Not many pitfalls to selling your home to your son, daughter-in-law

By | October 21, 2023
Not many pitfalls to selling your home to your son, daughter-in-law

Q: My wife and I are moving to a retirement community here in Fairfield. We plan to sell our home to our son and daughter-in-law. Our home is currently unencumbered and our plan is to accept a mortgage note from our son and daughter-in-law. The home is currently part of our trust and we plan to include the note there as well. What are the possible pitfalls in this transaction?

A: Honestly, not many since the risk of being sued by your son and daughter-in-law is, I presume, low.

However, the law doesn’t really differentiate between parents selling their property to their children, as opposed to the typical arm’s-length sale between two strangers. So the legal requirements still need to be followed.

That means all of the standard, compulsory disclosures need to be given.

Additionally, you will want to open an escrow with a local title company. With a little studying, you could do all the paperwork an escrow officer normally does, especially since there are no mortgage lenders to deal with.

However, there are two reasons for going to the escrow and title company.

First, you, or rather your son, wants to make sure all of the recorded documents are properly executed and unambiguous. One of these days your son and daughter-in-law are going to want to either sell the property or at least refinance it.

If there is a problem with any of the recorded documents because you did them yourself, and thus the chain of title is said to be “clouded,” your son could have a big, big problem on his hands.

Second, and maybe even more important, your son and daughter-in-law want to have a title insurance policy.

I think your average homebuyer sees the title insurance paperwork in the mountain of documents they sign, typically a few days before the close of escrow, but really have little understanding of what a title insurance policy is and why it’s so necessary.

In your case, you’ve owned the home for many years.

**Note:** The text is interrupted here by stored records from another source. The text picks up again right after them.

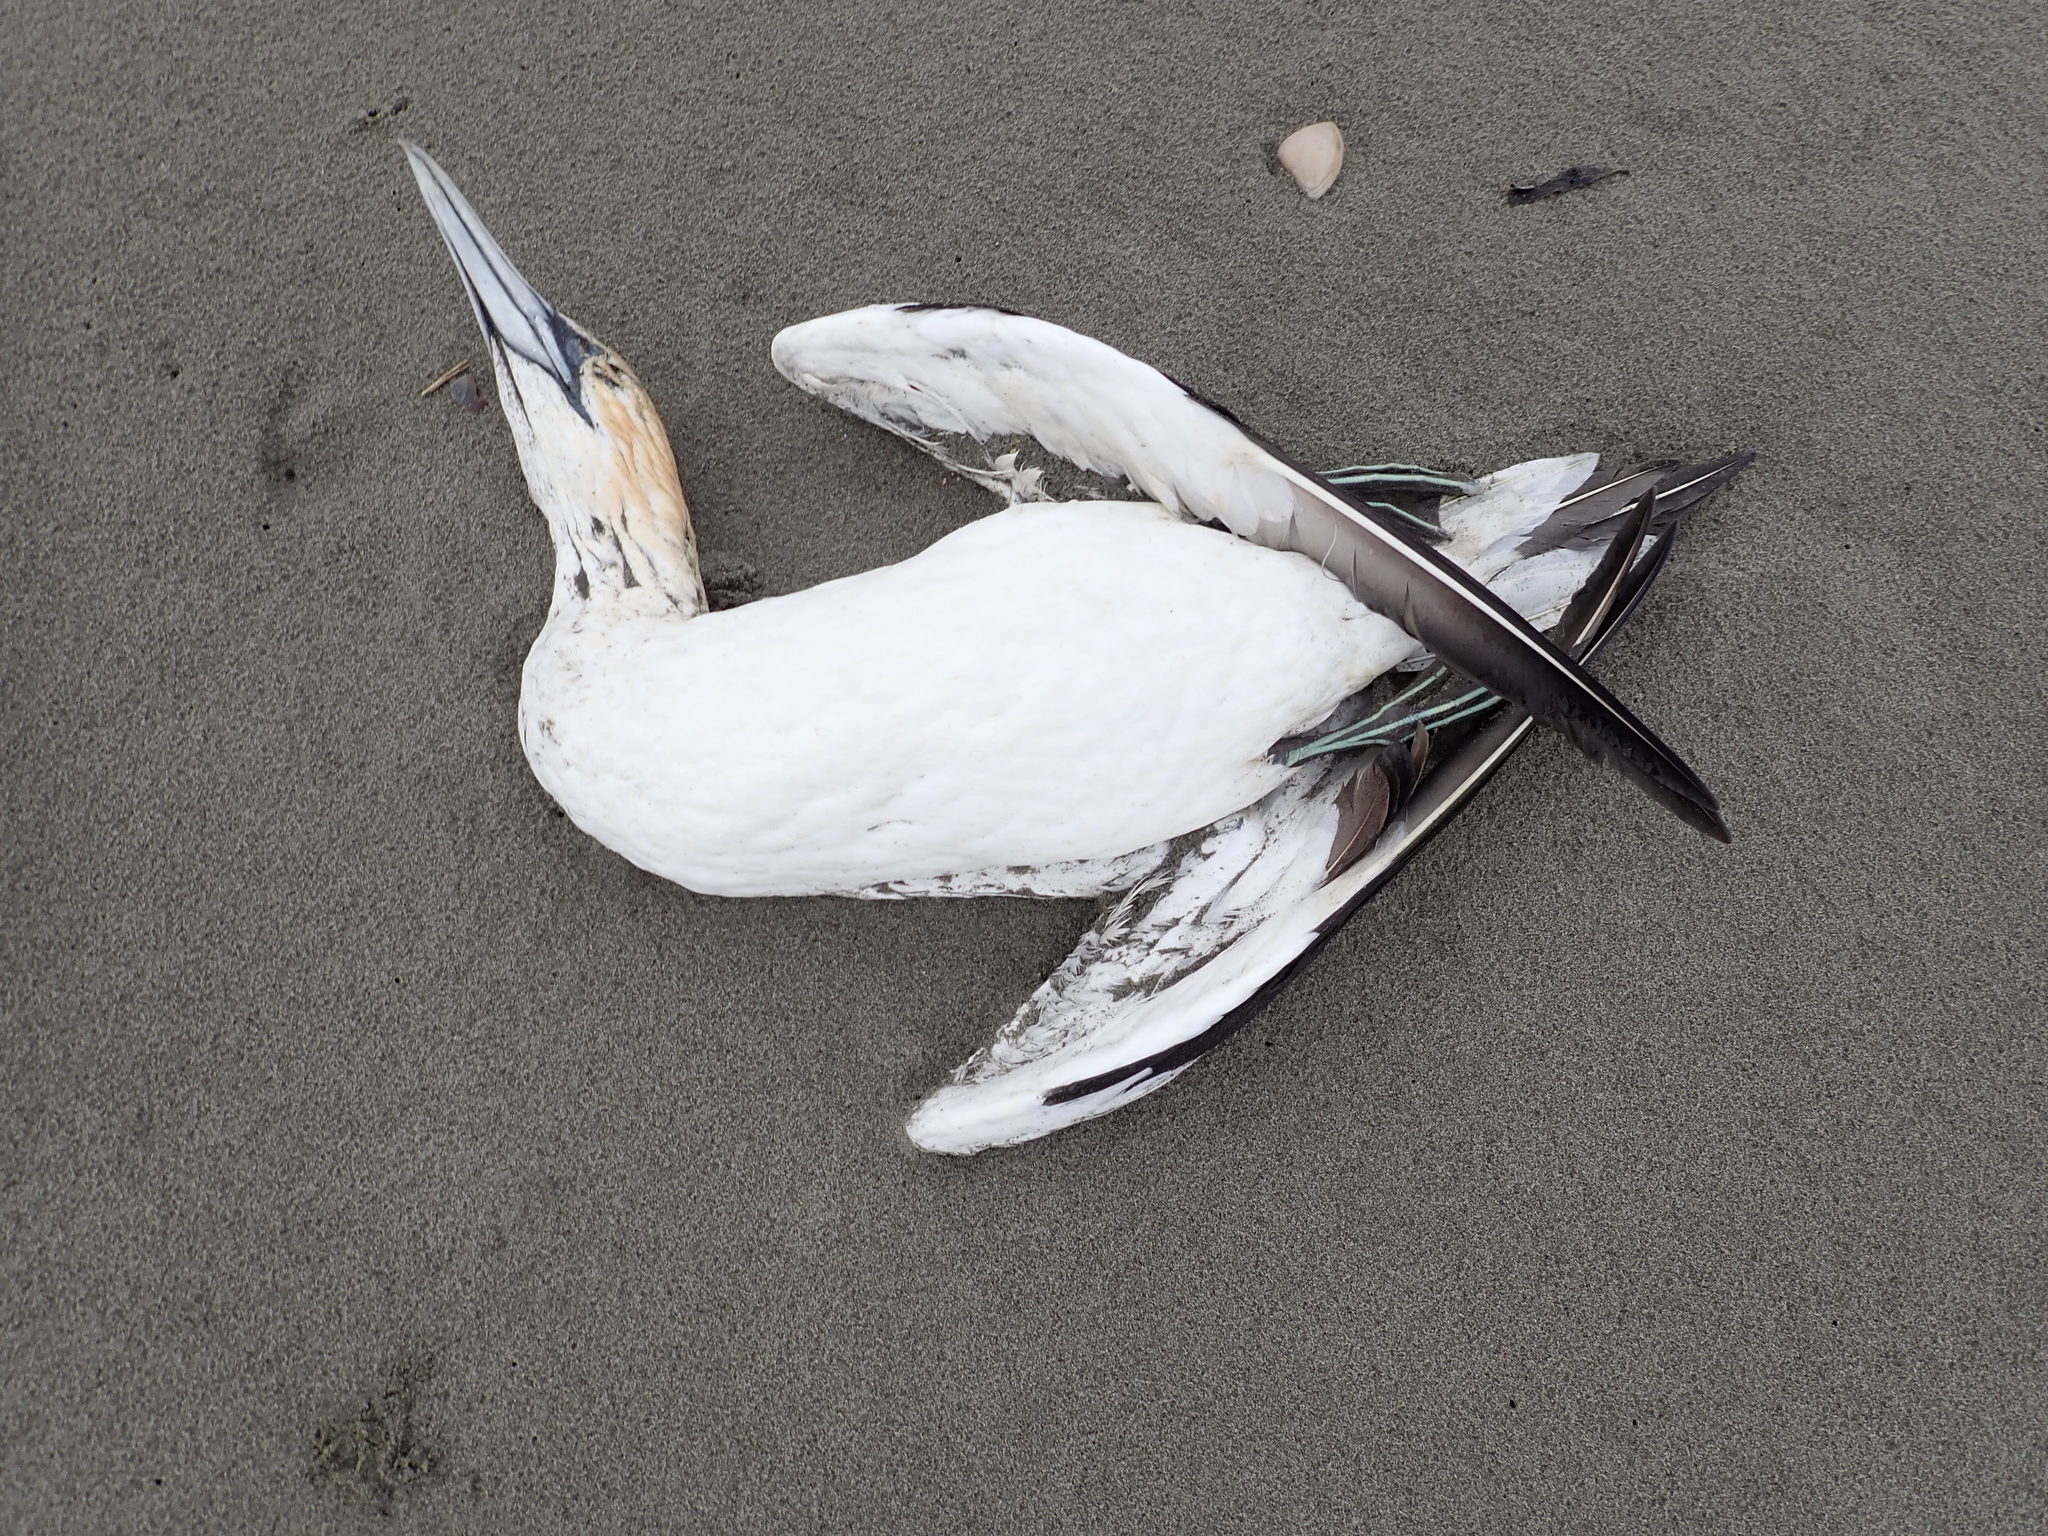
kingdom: Animalia
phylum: Chordata
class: Aves
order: Suliformes
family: Sulidae
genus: Morus
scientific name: Morus serrator
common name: Australasian gannet
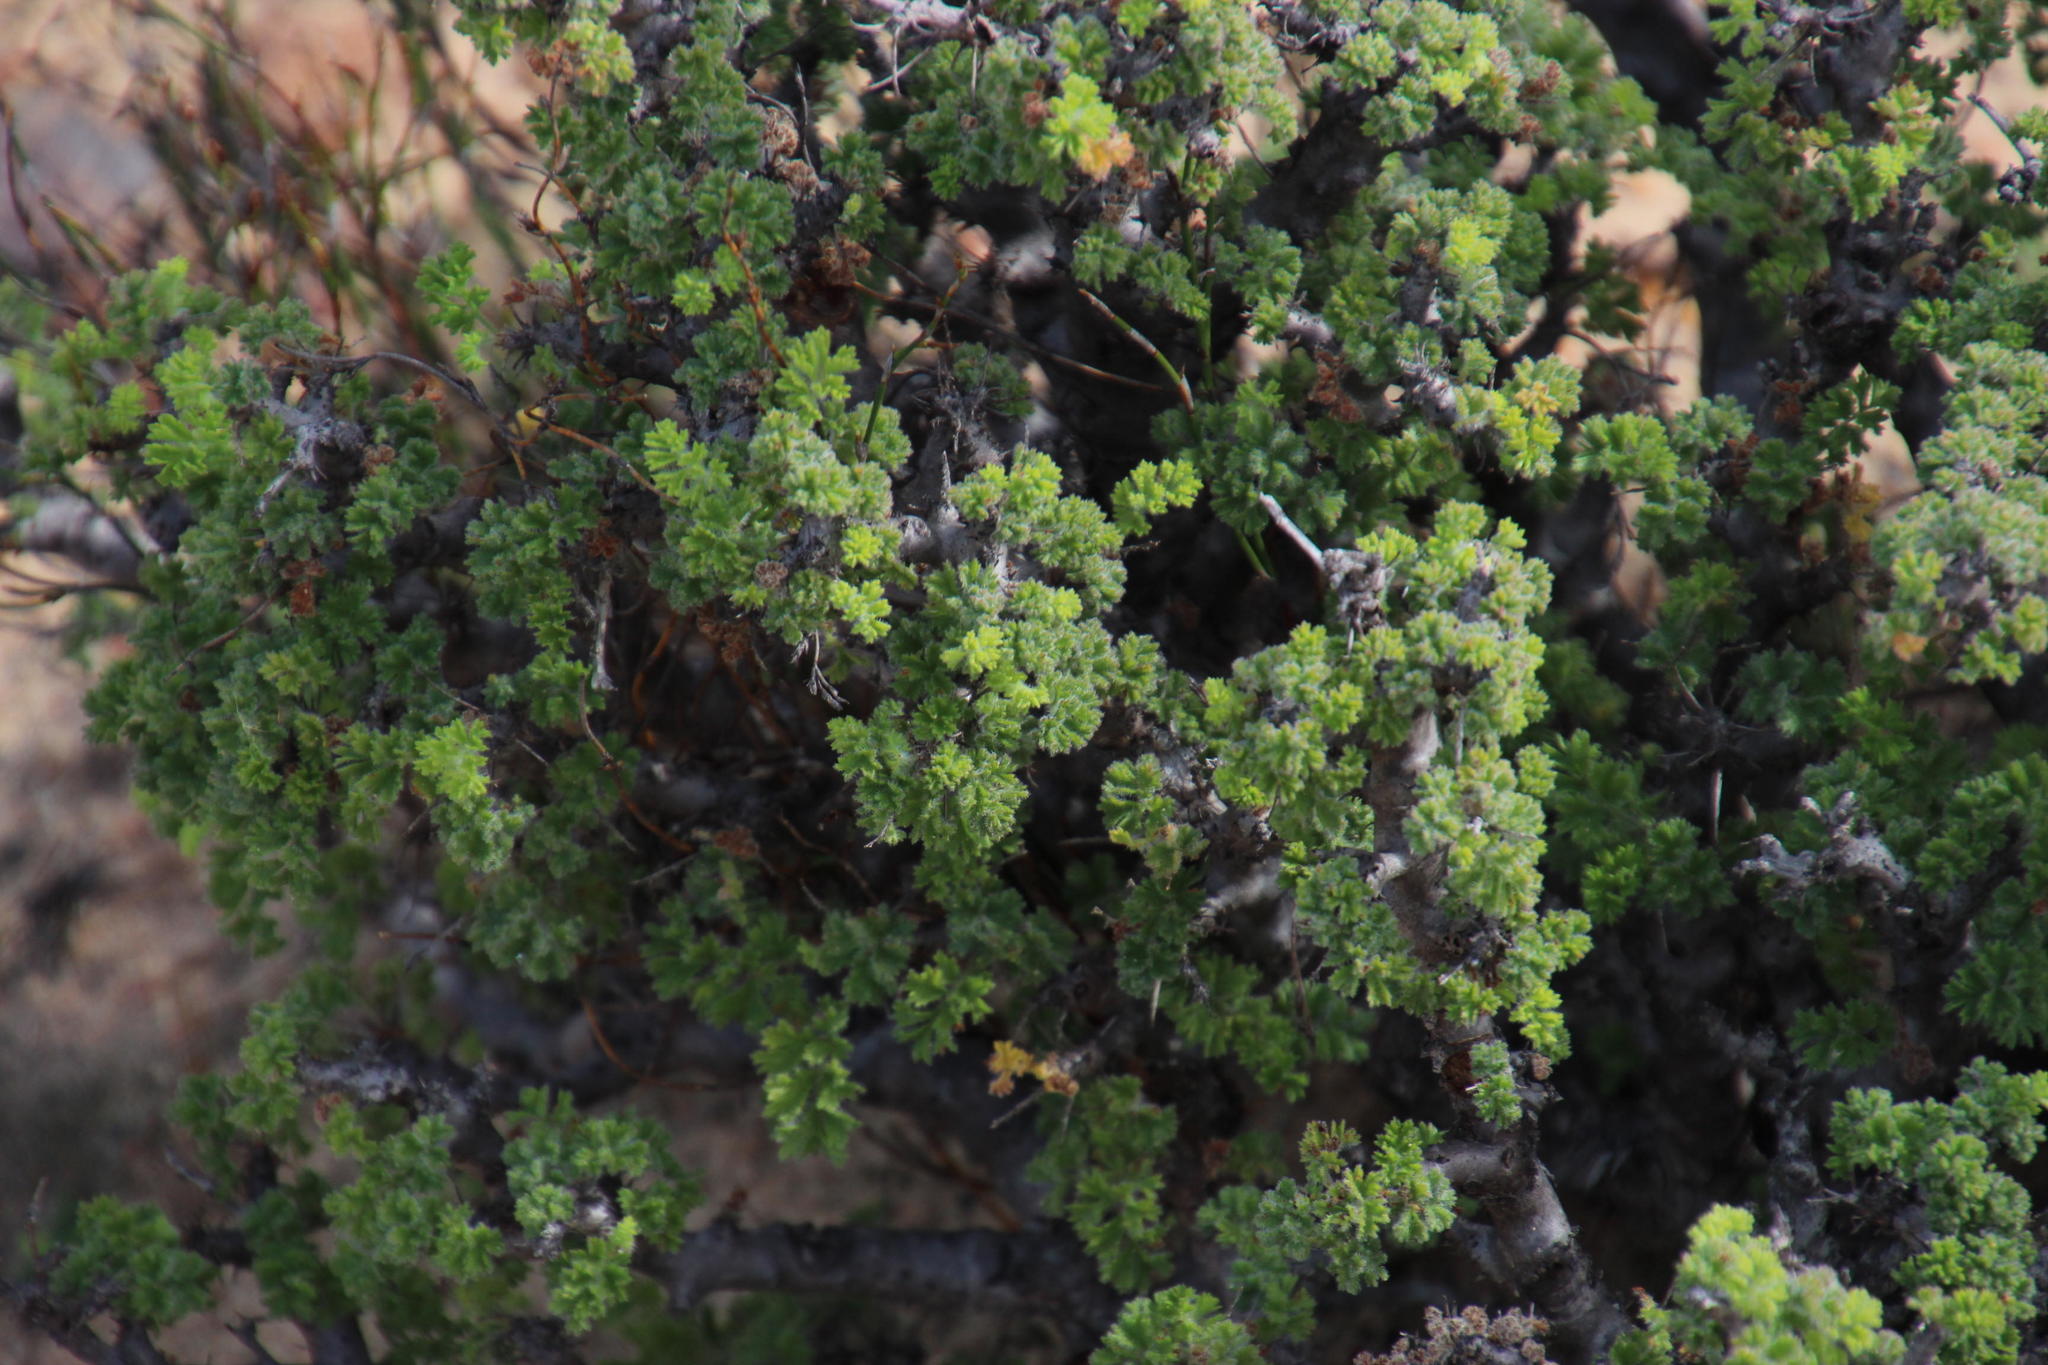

Over those years you’ve probably financed and refinanced, had work done on the property by contractors, and maybe even got sued years ago and thought that was long behind you. Or, somebody you’ve never heard of ran afoul with the IRS, which screwed up and put a lien on your property.

Any of those things could have resulted in a lien being recorded against the property and not properly removed when the time came.

Normally, you wouldn’t even know about it.

But your son wants to make sure when he takes title that he’s getting that title free and clear of those liens. That’s where the insurance policy comes in.

And just so you know, they do pay off. In my career, I’ve seen dozens of examples of title insurance companies having to pay claims, often on cases in which I’ve been involved.

The other consideration that comes to mind is more of an estate planning issue related to this sale.

You didn’t say if you have other children, or whether you or your spouse have children from a previous marriage, but it’s possible for such a sale to be second-guessed by your heirs after you’re gone. Many lawsuits start that way.

Also, the note your son will execute making your trust the mortgage lender, means your other heirs will, collectively, wind up being the bank. If you have five other heirs, your son’s monthly payment could belong to five different people unless your trust provides otherwise. Any one of those heirs-turned-lenders could become quite a hassle for your son.

And all of that’s fine if that’s your intent, but you should be aware of it.

I wouldn’t hesitate to do the transaction, albeit while considering the advice above.

But I do think it would be worth a visit to your estate planning attorney to see if the note should be addressed specifically in the language of the trust.

And finally, the part nobody wants to talk about is that people sometimes get divorced. You have to ask yourself if you want your potential ex-daughter-in-law to own half of the house. If the house is not something so sentimental that you want to make sure your son keeps it, then don’t worry about it. They should own it as if it were any other house.

But if your parental Spidey-senses are going off, there are ways to be sure your daughter-in-law’s financial investment is protected while being sure that if things go south, your son will physically keep the property.